EXERCISE INSTRUCTIONS
- A) In the article on home office expenses, which states let employees deduct unreimbursed employee business expenses on their state income tax return?
- B) Write a continuation of the home office expenses article below, starting after its final sentence.

SOURCE EXTRACT
▼▼▼
Can Employees Claim 2020 Home Office Expenses?

As many of us have transitioned (fully or partially) to working from home, we have spent some cold hard cash making our living space more conducive for working. From supplies to a new desk or a faster internet connection, your expenses may be adding up.

You may be wondering if you are allowed to use these expenses as deductions or even claim a home office deduction for 2020. Unfortunately, it’s unlikely. Per federal law, employees who receive a paycheck or a W-2 exclusively from an employer do not qualify to take these deductions.

Stateside Alternatives

However, if you live in Alabama, Arkansas, California, Hawaii, Minnesota, New York, or Pennsylvania, you can deduct unreimbursed employee business expenses on your state income tax return.

If you live elsewhere, it wouldn’t hurt to ask your employer to reimburse you for some of the expenses incurred. In some ways this is preferred. Why? A tax deduction only allows you to reduce your tax bill by a fraction of what you spent whereas a reimbursement gets that same amount of money right back into your pocket.
▲▲▲
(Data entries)
▼▼▼
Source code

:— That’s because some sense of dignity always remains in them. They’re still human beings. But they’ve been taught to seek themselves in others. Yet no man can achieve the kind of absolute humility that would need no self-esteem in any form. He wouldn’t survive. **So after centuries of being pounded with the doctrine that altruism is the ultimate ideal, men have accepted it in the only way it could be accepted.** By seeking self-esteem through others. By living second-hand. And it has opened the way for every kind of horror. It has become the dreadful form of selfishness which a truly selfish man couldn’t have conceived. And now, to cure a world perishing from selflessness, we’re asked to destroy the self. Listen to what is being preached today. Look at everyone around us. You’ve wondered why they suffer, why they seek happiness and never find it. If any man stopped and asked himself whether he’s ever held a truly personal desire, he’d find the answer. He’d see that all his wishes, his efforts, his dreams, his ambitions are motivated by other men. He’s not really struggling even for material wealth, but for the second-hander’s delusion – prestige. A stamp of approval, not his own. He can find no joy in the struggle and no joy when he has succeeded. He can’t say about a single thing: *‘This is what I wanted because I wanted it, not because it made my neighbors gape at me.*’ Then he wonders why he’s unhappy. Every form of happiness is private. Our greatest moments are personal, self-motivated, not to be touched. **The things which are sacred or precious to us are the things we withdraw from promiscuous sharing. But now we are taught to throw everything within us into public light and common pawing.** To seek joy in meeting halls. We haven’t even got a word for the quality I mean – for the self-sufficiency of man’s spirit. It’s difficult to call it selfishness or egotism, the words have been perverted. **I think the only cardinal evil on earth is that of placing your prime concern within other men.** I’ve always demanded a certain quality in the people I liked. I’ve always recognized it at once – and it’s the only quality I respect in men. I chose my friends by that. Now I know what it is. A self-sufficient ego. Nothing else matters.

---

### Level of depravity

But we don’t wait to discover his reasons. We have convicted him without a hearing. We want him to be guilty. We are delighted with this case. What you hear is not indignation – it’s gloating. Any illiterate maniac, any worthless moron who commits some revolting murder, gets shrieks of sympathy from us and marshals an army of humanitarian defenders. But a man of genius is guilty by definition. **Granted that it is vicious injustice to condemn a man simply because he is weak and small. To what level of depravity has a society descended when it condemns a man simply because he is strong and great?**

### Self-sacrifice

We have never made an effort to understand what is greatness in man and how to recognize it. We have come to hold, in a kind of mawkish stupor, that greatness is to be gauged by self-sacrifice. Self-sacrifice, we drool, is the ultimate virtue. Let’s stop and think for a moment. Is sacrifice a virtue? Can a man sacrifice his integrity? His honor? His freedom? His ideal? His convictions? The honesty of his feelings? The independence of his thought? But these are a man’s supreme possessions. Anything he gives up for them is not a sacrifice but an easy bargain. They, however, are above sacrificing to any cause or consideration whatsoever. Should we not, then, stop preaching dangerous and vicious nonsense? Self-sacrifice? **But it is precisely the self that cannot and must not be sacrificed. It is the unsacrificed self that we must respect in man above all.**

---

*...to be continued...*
▲▲▲
RESPONSES FOR EACH TASK
- A) Alabama, Arkansas, California, Hawaii, Minnesota, New York, and Pennsylvania.

- B)
Who is Eligible?

So who is eligible to deduct home office expenses? Typically those individuals who already have been prior to 2020—the self-employed who run businesses primarily out of their own home. Of course, there are guidelines and stipulations to abide by and certain qualifications that must be met for these individuals, as well. A new mattress for your master bedroom, for example, won’t count as a deduction even if you spend hours working on your laptop from atop its cushiony pillowtop.

In order to qualify for the home office deduction, two qualifications must be met: (1) the home must be the primary or exclusive place of business and (2) a portion of the home must be dedicated exclusively to conducting that business. For example, if your “office” is in the den and doubles as a living space or is in the bedroom where you sleep, you cannot claim the home office deduction. But those who meet these requirements are eligible for deductions related to the business’s portions of the costs of estate taxes, mortgage interest, utilities, and insurance. If your office takes up 20% of the square footage of your home, you can deduct 20% of the cost of the expenses in the above list.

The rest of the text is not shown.